Phelps has replaced ineffective veteran Darren Oliver in the rotation.

"I was surprised," said Phelps, who moves from the bullpen to the rotation for possibly two or three starts. "I don't think starting makes any difference, what makes a difference is if I can make my pitches. It doesn't matter who you are facing, if you make good pitches, most of the time, you're going to get outs. They usually get your mistakes."

Phelps has not been involved in a decision this season, and he has a 3.00 ERA in 14 games. Oliver is 2-2 with a 7.94 ERA.

Marlins manager Jack McKeon said Phelps is penciled in for Wednesday's start, and it is unclear if he will make more than one start. How many starts he makes will be determined by performance and the status of A.J. Burnett, who is close to being activated.

"[Phelps] had great luck against them last time," McKeon said of the Reds. "Darren was having a little tough time, so we just decided to make the switch."

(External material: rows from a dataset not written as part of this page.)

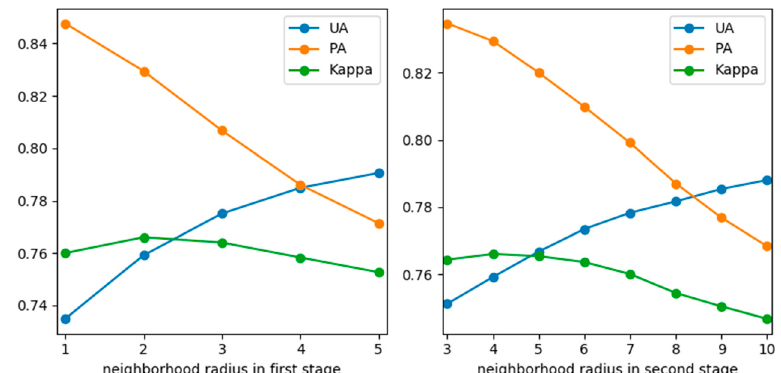
Figure 6. Extraction accuracy of urban extent under different neighborhood sizes: on the left is the different neighborhood sizes of the first stage (fixed neighborhood radius 4 in the second stage); on the right is the different neighborhood sizes of the second stage (fixed neighborhood radius 2 in the second stage).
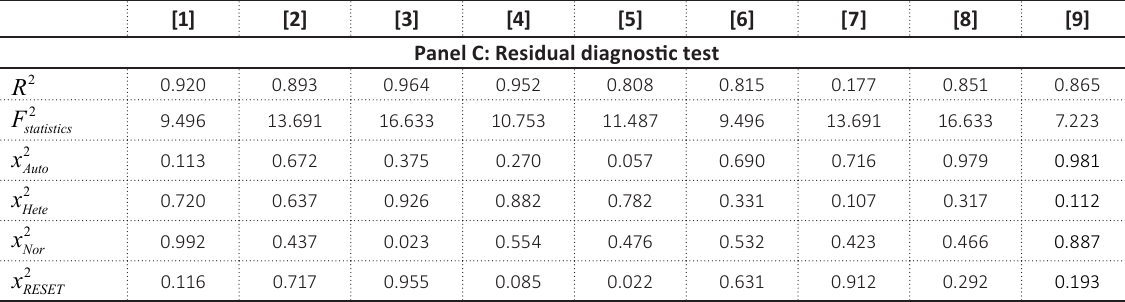
Table 6 (cont.). Long-run and short-run model coefficients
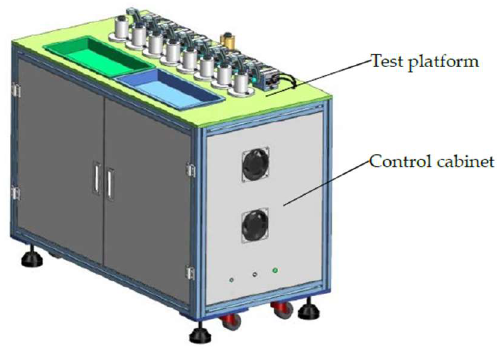
Figure 7. Composing of the automatic test system.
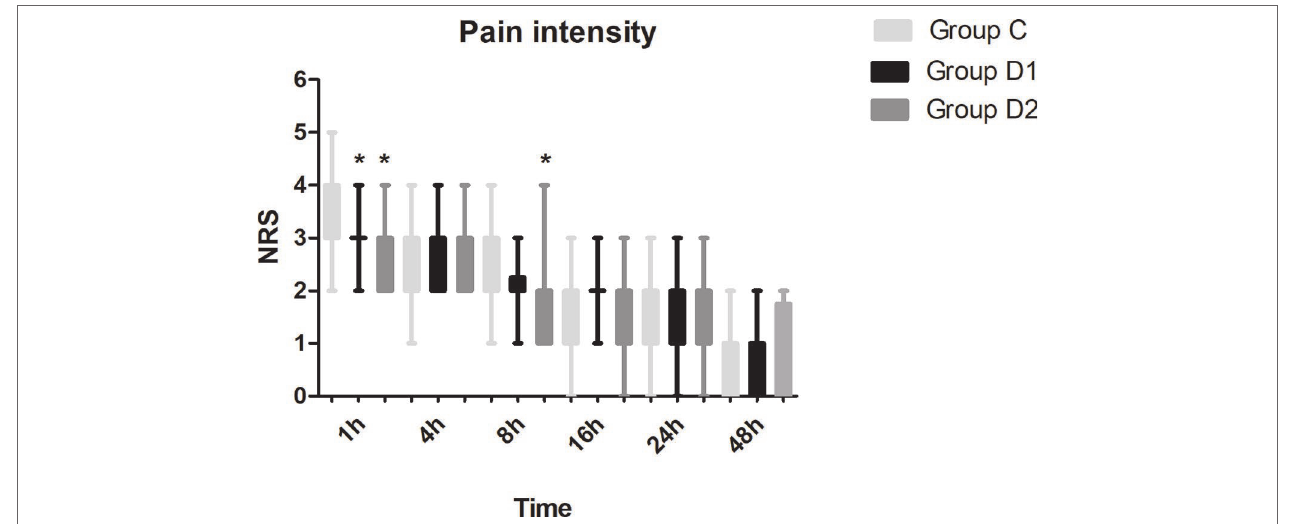
FIGURE 5 | Postoperative pain intensity in the three groups expressed as scores on a numerical rating scale (NRS) out of 10. * P < 0.05 vs. group C.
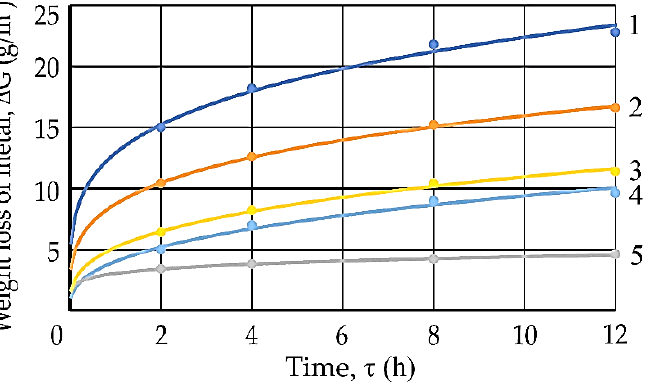
Figure 5. Dependences of corrosion processes for the most characteristic modes: 1 — S r = 1.5%,  = 2.9, W r = 2%; 2 — S r = 1.5%,  = 1.25, W r = 2%; 3 — S r = 0.98%,  = 1.35, W r = 15%; 4 — S r = 2%,  = 1.01, W r = 2%; 2—S r = 1.5%, α = 1.25, W r = 2%; 3—S r = 0.98%, α = 1.35, W r = 15%; 4—S r = 2%, α = 1.01, W r = 2%; 5 — S r = 1.5%,  = 1.15, W r = 30%. W r = 2%; 5—S r = 1.5%, α = 1.15, W r = 30%.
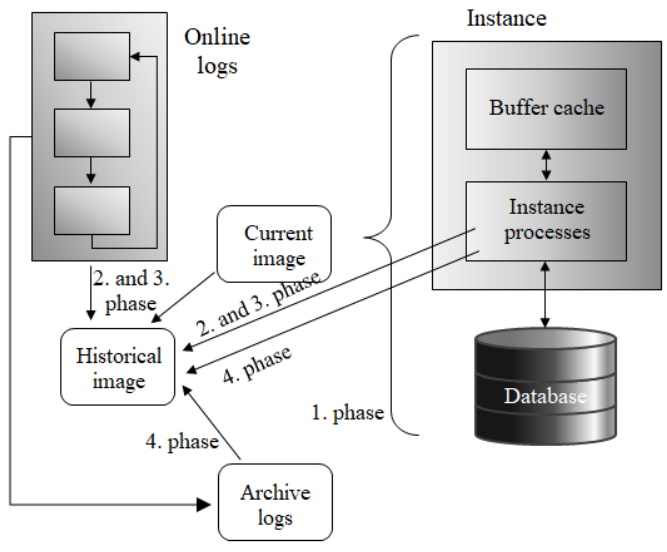
Figure 12. Archive log management.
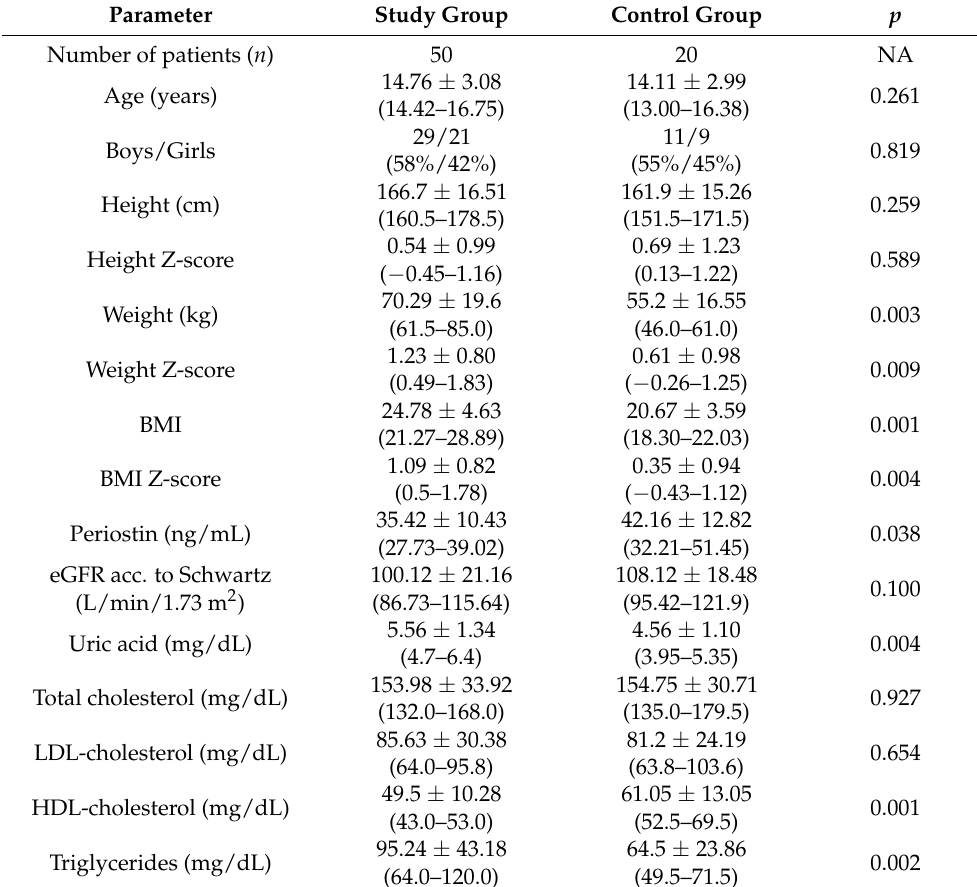
Table 1. Clinical and biochemical parameters of the study and the control group (data presented as numbers or mean ± standard deviation and interquartile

As for Oliver, McKeon said: "The last four or five times out, they've been hitting him pretty good. We can't keep getting behind three, four and five runs. We were hoping he would get back to what he was doing last year. He did it the first couple of times, but he hasn't been locating very well."

Burnett on track: All signs point to Burnett returning to the rotation on June 2 against the Reds at Pro Player Stadium.

The right-hander, who is recovering from Tommy John surgery, had a successful rehab assignment Sunday, throwing four innings for Class A Jupiter in a Florida State League game.

Of the 78 pitches Burnett threw, 41 were clocked between 95-98 mph.

Burnett's next rehab start will be for Triple-A Albuquerque on May 28. The Isotopes will be in Memphis.

"There were a lot of positives," said Dean Treanor, the organization's minor league pitching coordinator who observed Burnett. "He's getting closer. They say you gain velocity the second season after Tommy John."

Since Burnett is already triggering 98, Treanor said: "I'm not quite sure what that computes out to."

Emergency shortstop: When Lenny Harris pinch-hit for Alex Gonzalez in the ninth inning Sunday, the Marlins were out of possible shortstops had the game extended to extra innings.

As it turned out, the question was moot because Harris ended up making the final out in a 4-3 loss.

But had the game gone on, McKeon was prepared to use right fielder Miguel Cabrera at shortstop. Cabrera was signed as a shortstop before becoming a third baseman, and now an outfielder.

McKeon was thinking of using Cabrera, who played short one time in the NLCS at Chicago, at shortstop. Conine would have moved to right field, and either Choi or Larry Sutton would have played first.

Another emergency shortstop would be second baseman Luis Castillo. And Harris, who came up as a second baseman, could have remained in the game and played second.

This story was not subject to the approval of Major League Baseball or its clubs.